In that same vein let’s say you really enjoy clams casino. The basic clam chowder recipe can be enhanced by adding red and green pepper to the celery and onions while sweating. Adding garlic and oregano will further build the “casino” flavors into the soup. This approach to cooking allows for many variations within the same recipe structure. To take the casino idea to the next level, garnish with fresh bread crumbs toasted in olive oil and fresh herbs.
The best way to “create” new chowders is to take something familiar and build that concept into the base recipe. By adding sautéed, thinly-sliced beef mushrooms and onions and also incorporating provolone cheese, you now have Cheesesteak Chowda. Certainly heresy in Beantown, but if made well, it just might inspire Brotherly love at home. Not everything translates into a good soup. I worked with a sous chef that tried Rueben Chowder one day with disastrous results.

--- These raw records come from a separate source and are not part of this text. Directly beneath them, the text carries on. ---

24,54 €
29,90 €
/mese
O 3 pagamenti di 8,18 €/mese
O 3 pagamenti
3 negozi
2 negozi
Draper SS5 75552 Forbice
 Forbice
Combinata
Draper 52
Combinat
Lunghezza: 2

This month try some Chowda variations that will have your friends and family wondering when you became so creative in the kitchen. Apple-Bacon-Cheddar Corn Chowder and Clam Casino Chowder will hit the jackpot with your family. Until next month, Bon Appétit.
Clams Casino Chowder
- 2 dozen top neck clams, steamed in 2 quarts water, reserving the “liquor”
- 3 ribs celery, diced
- 2 green peppers, diced
- 2 red peppers, diced
- 4 shallots, diced
- 4 tablespoons garlic, minced
- ⅓ cup olive oil, plus more for the bread crumbs
- 1 onion, diced
- 3 tablespoons fresh oregano
- 4 tablespoons parmesan cheese
- 12 strips bacon, diced
- 1 quart clam liquor
- ½ cup flour
- 3 Yukon Gold potatoes, small dice
- 1 pint cream
- 1 cup French bread, ground into bread crumbs
- 2 tbsp parsley
- 1 tablespoon Parmesan cheese
- 1 tablespoon oregano
Toss bread crumbs with olive oil, parsley, Parmesan cheese and oregano. Toast at 350 degrees for 6 minutes. Cool. Reserve for top of soup.

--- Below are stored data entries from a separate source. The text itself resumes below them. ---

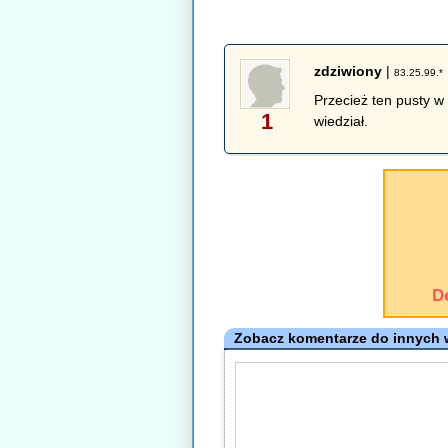
zdziwiony
|
83.25.99.*
Przecież ten pusty w
1
wiedział.
D
Zobacz komentarze do innych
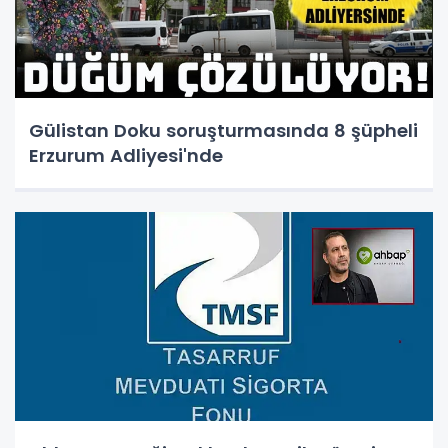
Gülistan Doku soruşturmasında 8 şüpheli
Erzurum Adliyesi'nde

In large soup pot, heat oil and render bacon until crispy. Remove. Save for garnish. In remaining fat, sweat shallots, garlic, onions, peppers and celery until soft. Add oregano then dust with flour. Add clam liquor slowly to avoid lumping. Add potatoes. Cook until tender. Temper in cream. Bring to boil. Add Parmesan cheese. Reduce heat. Add clams. Simmer 10 minutes. Adjust seasoning to serve. Garnish with crispy bacon and garlic-herb bread crumbs.

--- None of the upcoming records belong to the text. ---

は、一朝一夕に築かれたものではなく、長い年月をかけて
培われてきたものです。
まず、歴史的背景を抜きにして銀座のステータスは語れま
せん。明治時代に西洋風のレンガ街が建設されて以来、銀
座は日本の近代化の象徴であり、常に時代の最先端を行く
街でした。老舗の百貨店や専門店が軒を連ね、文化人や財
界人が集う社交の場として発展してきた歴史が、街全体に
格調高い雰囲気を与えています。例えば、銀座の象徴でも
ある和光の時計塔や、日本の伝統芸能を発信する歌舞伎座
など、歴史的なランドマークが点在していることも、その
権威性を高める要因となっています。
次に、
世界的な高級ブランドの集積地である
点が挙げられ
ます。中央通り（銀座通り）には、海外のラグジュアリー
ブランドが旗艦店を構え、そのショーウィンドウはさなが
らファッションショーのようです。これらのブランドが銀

Apple-Cheddar-Bacon Corn Chowder
- 12 strips thick cut bacon
- 1 onion, diced
- 4 ribs celery
- 4 ears roasted corn, scraped from cob
- 3 Fuji apples, diced
- 3 tablespoons fresh thyme
- 2 quarts chicken stock
- 1½ pints cream
- 4 large potatoes, medium dice
- 2 cups sharp cheddar, shredded
- Salt pepper
- 3 ounces butter
- ½ cup flour
In soup pot, melt butter. Add bacon. Cook until starting to crisp. Add celery and onions. Sweat five minutes. Add thyme then dust with flour. Whisk in stock. Bring to boil. Reduce to simmer. Add apples and potatoes. Simmer 15 minutes until tender. Add cream. Bring to boil. Slowly whisk in cheese. Season. Add corn. Serve garnished with fresh parsley and warm sourdough bread.